• _Problem description_
Which rows below contain the word "result"? Copy each of them and leave out every other row.

• _Raw records_
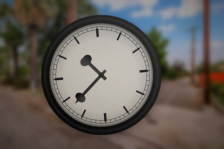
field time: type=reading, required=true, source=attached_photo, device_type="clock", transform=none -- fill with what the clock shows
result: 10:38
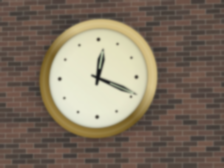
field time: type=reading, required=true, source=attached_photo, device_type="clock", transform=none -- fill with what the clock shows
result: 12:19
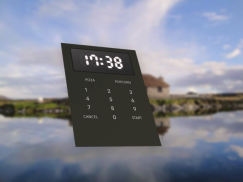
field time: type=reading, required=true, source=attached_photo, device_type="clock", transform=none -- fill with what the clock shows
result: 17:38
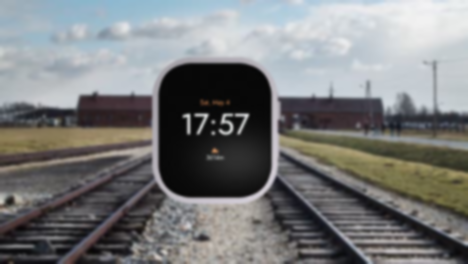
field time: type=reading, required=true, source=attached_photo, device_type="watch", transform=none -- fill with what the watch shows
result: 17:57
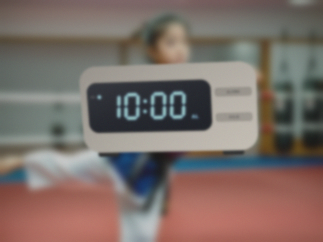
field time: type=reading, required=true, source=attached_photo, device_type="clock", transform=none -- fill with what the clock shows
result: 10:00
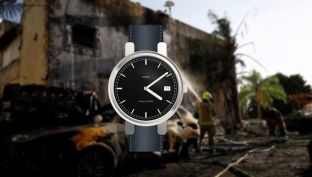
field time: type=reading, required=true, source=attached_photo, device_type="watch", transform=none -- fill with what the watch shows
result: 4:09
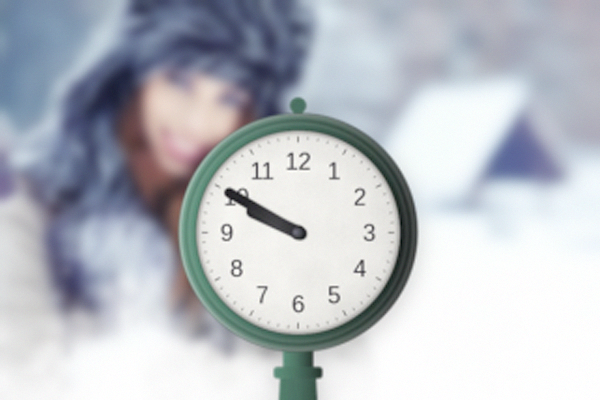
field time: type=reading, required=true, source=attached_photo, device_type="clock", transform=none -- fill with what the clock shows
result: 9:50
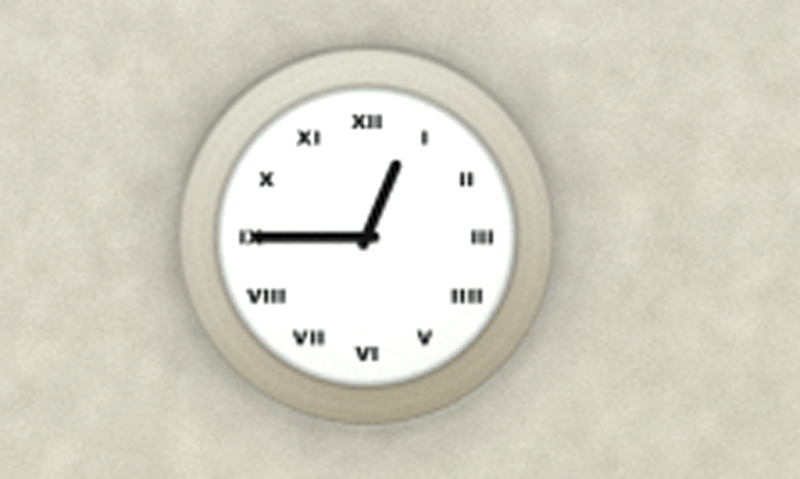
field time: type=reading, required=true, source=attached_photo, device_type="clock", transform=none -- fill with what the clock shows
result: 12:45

--

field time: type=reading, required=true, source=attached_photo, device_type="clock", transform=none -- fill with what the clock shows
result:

• _Task answer_
result: 10:38
result: 12:19
result: 17:38
result: 17:57
result: 10:00
result: 4:09
result: 9:50
result: 12:45
result:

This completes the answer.